Uykuda solunum bozuklukları başlığı altında incelenen hastalıklardandır.
- Basit Horlama
- Tıkayıcı Uyku Apne Sendromu
- Üst Solunum Yolları Direnç Sendromu
- Alveolar Hipoventilasyon Sendromu
Horlama; uyku sırasında nefes alıp verirken, küçük dil ve yumuşak damakla birlikte boğaz ve çevresindeki gevşek yumuşak dokuların titreşimi ile ortaya çıkan anormal sestir.
Bir çok insan zaman zaman horlayabilir örneğin aşırı yorgunluk, uyku öncesi alkol alımı ,kas gevşetici ve bazı allerji ilaçları alımından sonra olan horlamalar gibi, bu tip horlamalar hastalık olarak kabul edilmez. Bu gruba pozisyona bağlı sadece sırtüstü yatış pozisyonunda horlayanlarda sayılabilir.
Her gece ve her türlü yatış pozisyonda ortaya çıkan ve özellikle kişinin beraber yaşadığı bireylerin “rahatsız edici” olarak tanımladığı horlamalar ise anormal, yani hastalık olarak kabul edilmelidir.Bu gruba dahil kişilerin mutlak doktora görünmeleri gerekmektedir.
Altı bin kişiyi kapsayan epidemiyolojik bir çalışmada horlama, erkeklerin %24’ünde, kadınların ise %14’ünde saptanmıştır . Yaş arttıkça horlama sıklığı artmaktadır; erkeklerde 30 yaş altında %10 iken, 60 yaş üzerinde %66 olarak bulunmuştur. Yaş dışında şişmanlık ile de ilişkilidir; ideal ağırlığının %15 üzerinde olanların yarısından çoğunda görülür.

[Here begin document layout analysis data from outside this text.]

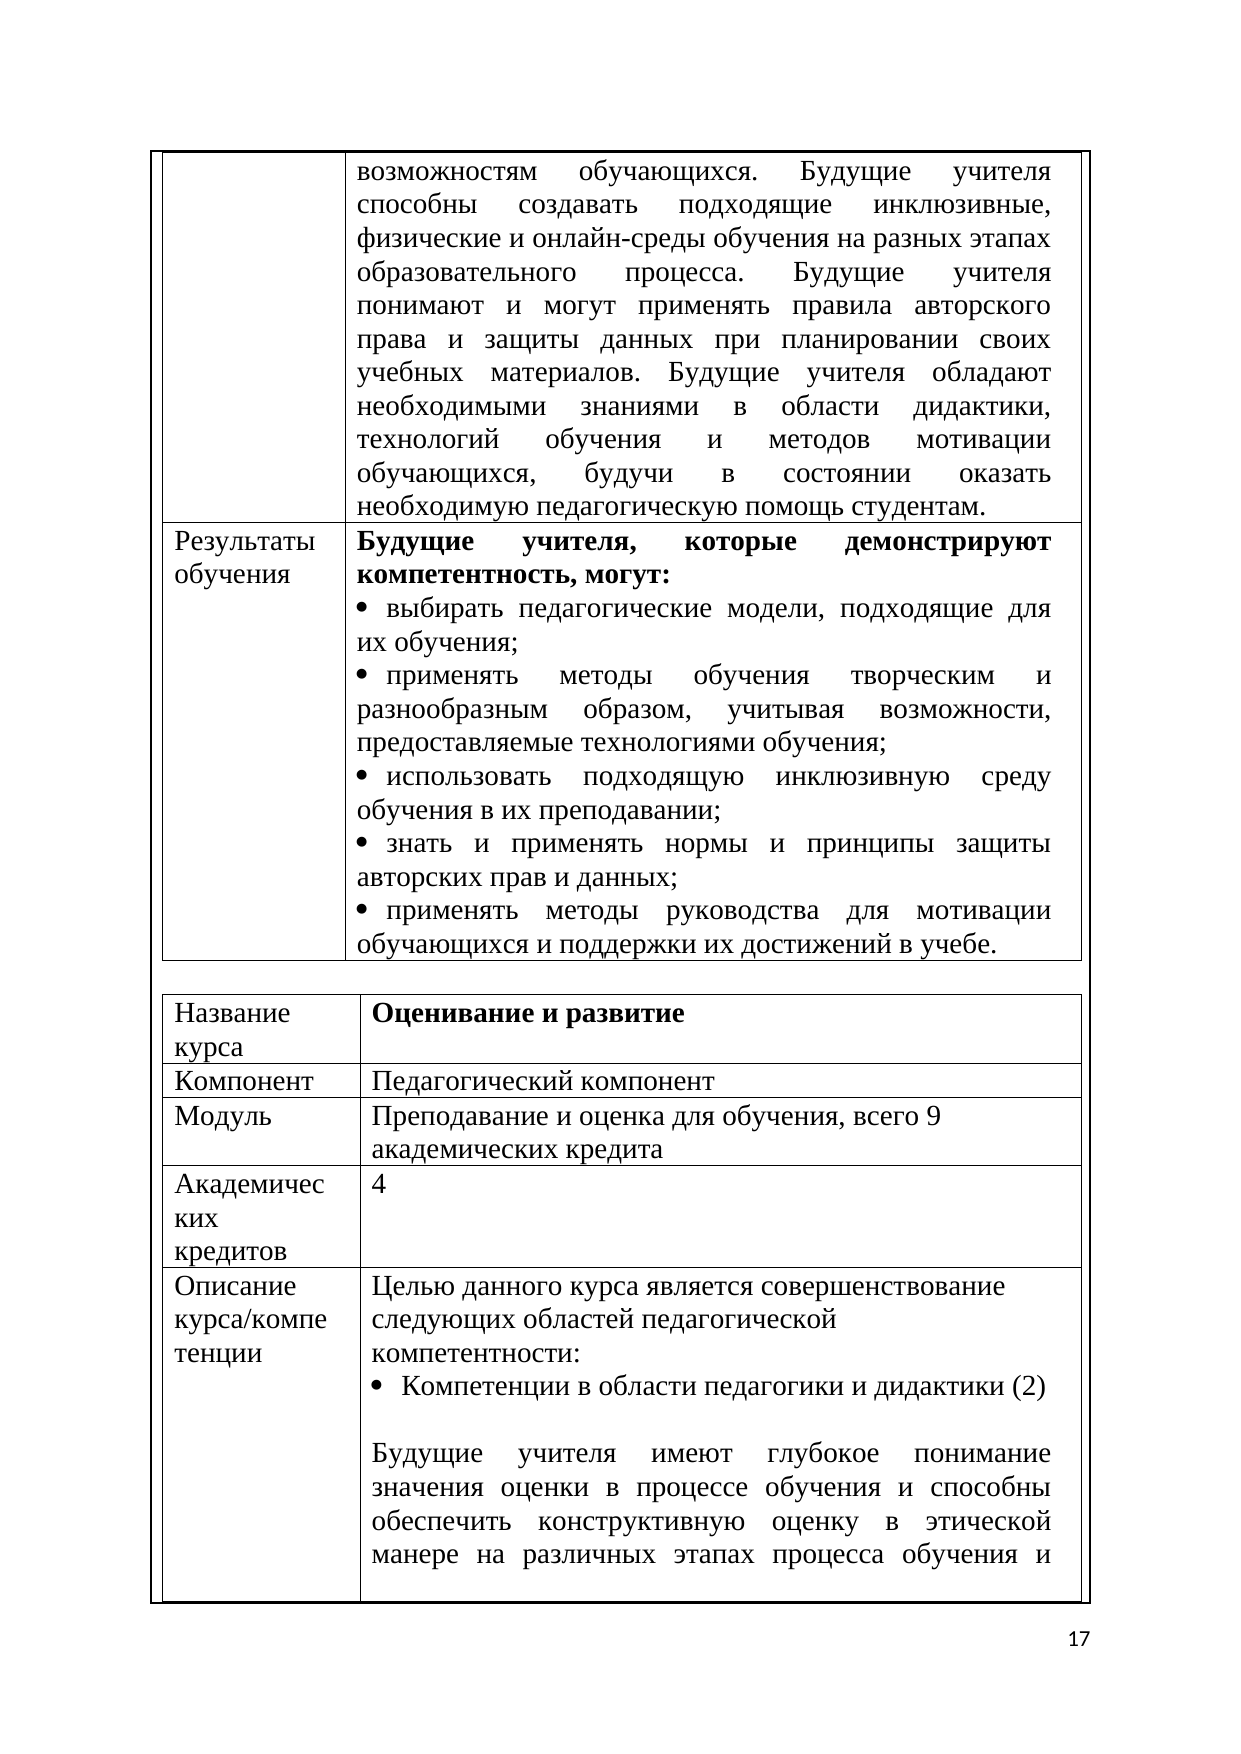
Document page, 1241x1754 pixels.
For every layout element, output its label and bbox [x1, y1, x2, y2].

table_cell [152, 152, 1089, 1602]
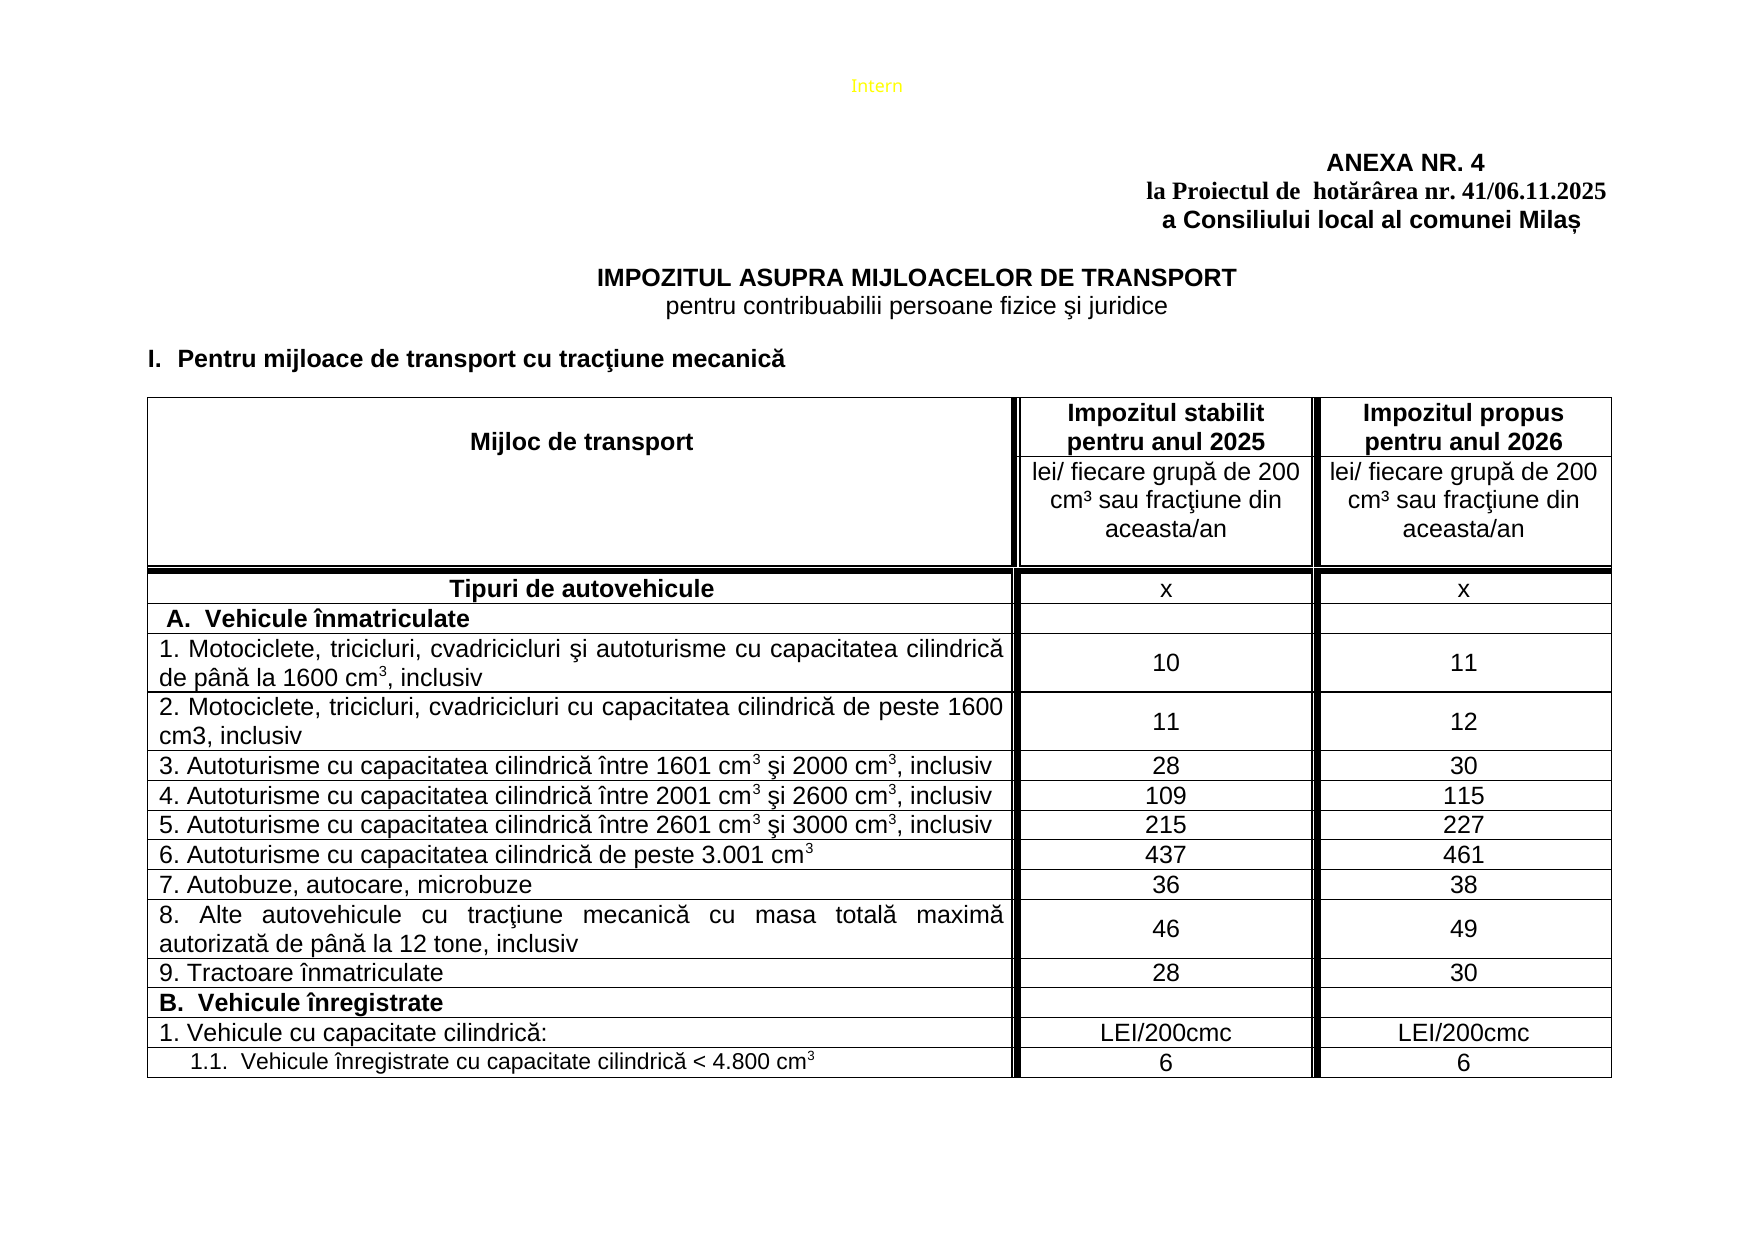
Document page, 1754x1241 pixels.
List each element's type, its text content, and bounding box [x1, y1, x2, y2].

table_cell 6 [1321, 1048, 1611, 1077]
table_cell 28 [1021, 959, 1311, 987]
table_cell B. Vehicule înregistrate [148, 988, 1011, 1017]
table_cell 9. Tractoare înmatriculate [148, 959, 1011, 987]
table_cell 10 [1021, 634, 1311, 691]
table_cell [1021, 604, 1311, 633]
table_cell 1. Motociclete, tricicluri, cvadricicluri şi autoturisme cu capacitatea cilindrică de până la 1600 cm3, inclusiv [148, 634, 1011, 691]
table_cell 30 [1321, 751, 1611, 780]
table_cell 461 [1321, 840, 1611, 869]
text la Proiectul de hotărârea nr. 41/06.11.2025 [598, 176, 1606, 205]
table_cell 4. Autoturisme cu capacitatea cilindrică între 2001 cm3 şi 2600 cm3, inclusiv [148, 781, 1011, 809]
table_cell 7. Autobuze, autocare, microbuze [148, 870, 1011, 899]
table_cell LEI/200cmc [1321, 1018, 1611, 1047]
table_cell 109 [1021, 781, 1311, 809]
table_cell 38 [1321, 870, 1611, 899]
table_cell 6. Autoturisme cu capacitatea cilindrică de peste 3.001 cm3 [148, 840, 1011, 869]
text a Consiliului local al comunei Milaș [448, 205, 1605, 234]
text IMPOZITUL ASUPRA MIJLOACELOR DE TRANSPORT [148, 263, 1686, 291]
table_cell 49 [1321, 900, 1611, 957]
table_cell 3. Autoturisme cu capacitatea cilindrică între 1601 cm3 şi 2000 cm3, inclusiv [148, 751, 1011, 780]
table_header Mijloc de transport [148, 398, 1011, 565]
table_cell 30 [1321, 959, 1611, 987]
table_cell lei/ fiecare grupă de 200 cm³ sau fracţiune din aceasta/an [1021, 457, 1311, 565]
table_cell 36 [1021, 870, 1311, 899]
table_header Impozitul propus pentru anul 2026 [1321, 398, 1611, 456]
table_cell 8. Alte autovehicule cu tracţiune mecanică cu masa totală maximă autorizată de până la 12 tone, inclusiv [148, 900, 1011, 957]
table_cell A. Vehicule înmatriculate [148, 604, 1011, 633]
table_cell 28 [1021, 751, 1311, 780]
table_cell 2. Motociclete, tricicluri, cvadricicluri cu capacitatea cilindrică de peste 1600 cm3, inclusiv [148, 693, 1011, 750]
table_cell 46 [1021, 900, 1311, 957]
table_cell x [1021, 574, 1311, 603]
table_cell LEI/200cmc [1021, 1018, 1311, 1047]
table_cell lei/ fiecare grupă de 200 cm³ sau fracţiune din aceasta/an [1321, 457, 1611, 565]
table_cell 11 [1021, 693, 1311, 750]
table_cell 6 [1021, 1048, 1311, 1077]
text pentru contribuabilii persoane fizice şi juridice [148, 291, 1686, 320]
table_cell 1. Vehicule cu capacitate cilindrică: [148, 1018, 1011, 1047]
list Pentru mijloace de transport cu tracţiune mecanică [148, 344, 1606, 373]
table_cell 115 [1321, 781, 1611, 809]
table_header Impozitul stabilit pentru anul 2025 [1021, 398, 1311, 456]
table_cell 437 [1021, 840, 1311, 869]
table_cell [1321, 604, 1611, 633]
table_cell x [1321, 574, 1611, 603]
table_cell 227 [1321, 811, 1611, 839]
table_cell 12 [1321, 693, 1611, 750]
table_cell 11 [1321, 634, 1611, 691]
table_cell 1.1. Vehicule înregistrate cu capacitate cilindrică < 4.800 cm3 [148, 1048, 1011, 1077]
text ANEXA NR. 4 [148, 148, 1606, 176]
table_cell 5. Autoturisme cu capacitatea cilindrică între 2601 cm3 şi 3000 cm3, inclusiv [148, 811, 1011, 839]
table_cell [1021, 988, 1311, 1017]
table_cell 215 [1021, 811, 1311, 839]
table_cell [1321, 988, 1611, 1017]
table_cell Tipuri de autovehicule [148, 574, 1011, 603]
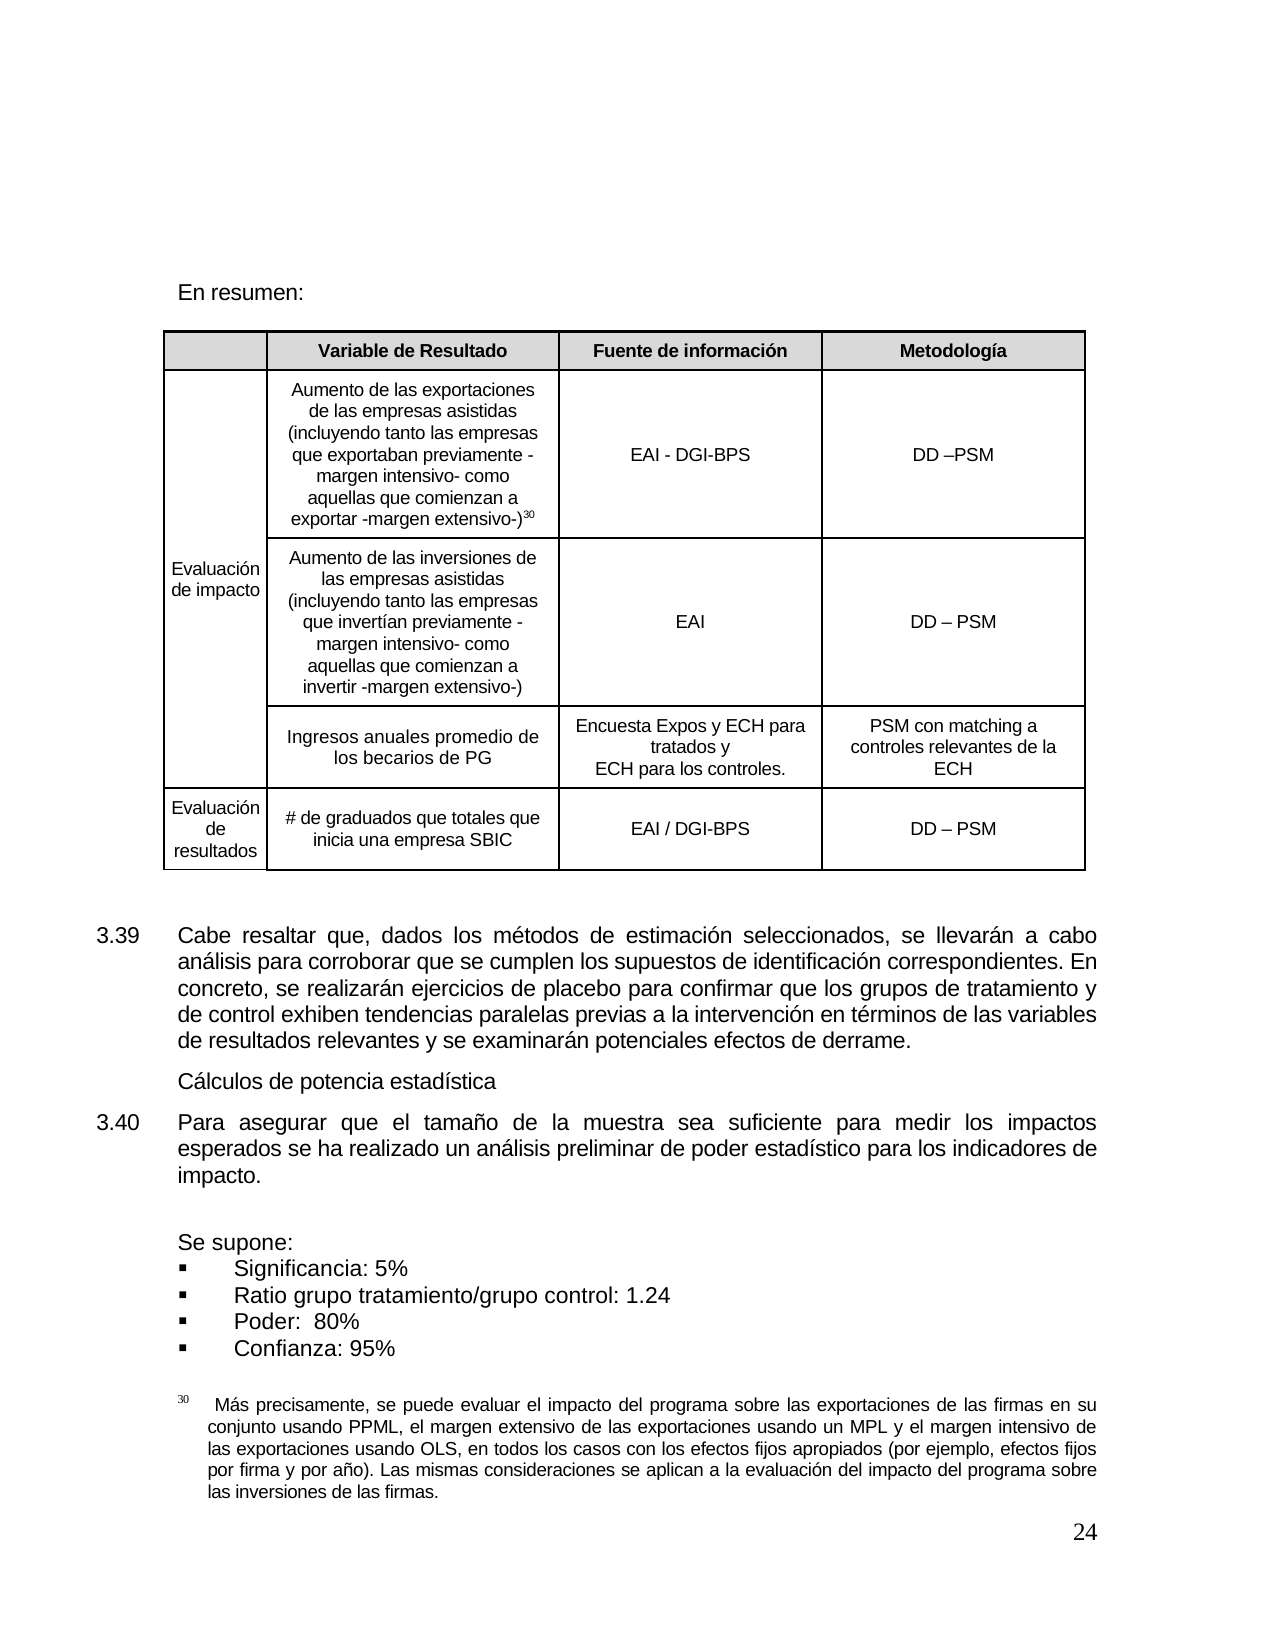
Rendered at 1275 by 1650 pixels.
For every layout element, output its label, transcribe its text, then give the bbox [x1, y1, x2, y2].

table_cell Evaluación de resultados [165, 789, 266, 869]
table_cell DD – PSM [823, 789, 1084, 869]
list Confianza: 95% [177, 1334, 1098, 1361]
list Significancia: 5% [177, 1255, 1098, 1282]
table_cell Ingresos anuales promedio de los becarios de PG [268, 707, 558, 787]
table_cell Encuesta Expos y ECH para tratados y ECH para los controles. [560, 707, 821, 787]
table_cell Evaluación de impacto [165, 371, 266, 787]
table_cell EAI - DGI-BPS [560, 371, 821, 537]
table_cell DD – PSM [823, 539, 1084, 705]
table_cell EAI / DGI-BPS [560, 789, 821, 869]
list Cabe resaltar que, dados los métodos de estimación seleccionados, se llevarán a cabo análisis para corroborar que se cumplen los supuestos de identificación correspondientes. En concreto, se realizarán ejercicios de placebo para confirmar que los grupos de tratamiento y de control exhiben tendencias paralelas previas a la intervención en términos de las variables de resultados relevantes y se examinarán potenciales efectos de derrame. [140, 922, 1098, 1053]
table_header Metodología [823, 333, 1084, 369]
text Cálculos de potencia estadística [177, 1068, 1098, 1094]
table_cell DD –PSM [823, 371, 1084, 537]
table_header Variable de Resultado [268, 333, 558, 369]
table_header [165, 333, 266, 369]
table_cell Aumento de las inversiones de las empresas asistidas (incluyendo tanto las empresas que invertían previamente -margen intensivo- como aquellas que comienzan a invertir -margen extensivo-) [268, 539, 558, 705]
table_cell # de graduados que totales que inicia una empresa SBIC [268, 789, 558, 869]
text Se supone: [177, 1229, 1098, 1255]
table_cell EAI [560, 539, 821, 705]
text En resumen: [177, 279, 1098, 306]
list Poder: 80% [177, 1308, 1098, 1334]
list Ratio grupo tratamiento/grupo control: 1.24 [177, 1282, 1098, 1308]
table_cell Aumento de las exportaciones de las empresas asistidas (incluyendo tanto las empresas que exportaban previamente -margen intensivo- como aquellas que comienzan a exportar -margen extensivo-) [268, 371, 558, 537]
table_cell PSM con matching a controles relevantes de la ECH [823, 707, 1084, 787]
table_header Fuente de información [560, 333, 821, 369]
list Para asegurar que el tamaño de la muestra sea suficiente para medir los impactos esperados se ha realizado un análisis preliminar de poder estadístico para los indicadores de impacto. [140, 1109, 1098, 1188]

Yumuşak damak ve küçük dilin normalden uzun, aşırı sarkık olması: Uzun yumuşak damak, burundan boğaz bölgesine geçişin daralmasına sebep olabilir. Yumuşak damak, boğazdan aşağıya uzandıkça, nefes alırken bir kapak gibi davranarak horlamanın o gürültülü seslerinin oluşmasına katkıda bulunur.. Uzun bir küçük dil durumu daha da ağırlaştırır.
APNE; en az 10 sn süre ile ağız ve burundan hava akımının durması.
HİPOPNE,hava akım miktarının %50 den fazla azalması veya kısmi hava akımı olması yada desatürasyonla birlikte genellikle hava yolundaki kısmi bir tıkanıklığa bağlı olarak 10 sn veya daha fazla yüzeysel solunum atağının olmasıdır.
OBSTRÜKTİF UYKU APNESİ: Abdominal ve torasik solunum eforu olmasına rağmen,ağız ve burundan hava akımının kesilmesidir; yani solunum eforu olmasına rağmen hava akımının olmamasıdır
POLİSOMNOGRAFİ: 1 gece boyunca süren çeşitli parametreler ışığında hastalığın tanısını ve evresini koymamızı sağlayan altın standart testtir.
Tedavi aşamasında genel önlemler önemlidir. Bütün kilolu hastalarda kilo vermeye özendirilmeli, alkol ve sedatiflerden uzak durulmalı ek olarak sigarayı bıraktırma özendirilmeli, sırtüstü yatış pozizyonundan kaçınılmalı
Hormon bozukluğu olabilecek hastalıklar tedavi edilmelidir. Bazı hastalarda ağız içi apareyler kullanılarak çene öne doğru uykuda çekilir ve pasaj açılabilmektedir.
Mekanik cihazlar tedavinin diğer ana elemanlarından biridir. CPAP cihazları olarak bilinen bu cihazlar kabaca %100 oksijen basıncı uygulayarak tıkalı olan üst solunum yolundaki yumuşak dokuların açılması temeline dayanan cihazlardır.Uygun basınçta kullanılması gerekmektedir.
Cerrahi tedavide yıllar içinde çok farklı teknikler geliştirilmiş. Yumuşak doku cerrahileri ve yüz çene kemiklerine yönelik cerrahiler başlığında incelenir.
Tedavide en önemli aşama uykuda tıkalı olan bölgeyi doğru saptamaktır. Bunun için rutinimizde çok farklı metodlar kullanılmıştır. Uyku Endoskopisi kullanım sıklığı olarak giderek artmakta ve diğer yöntemlere üstünlüğü objektif olarak saptanmakatadır. Uyku endoskopisi ayrı bir başlık altında ayrıca incelenecektir.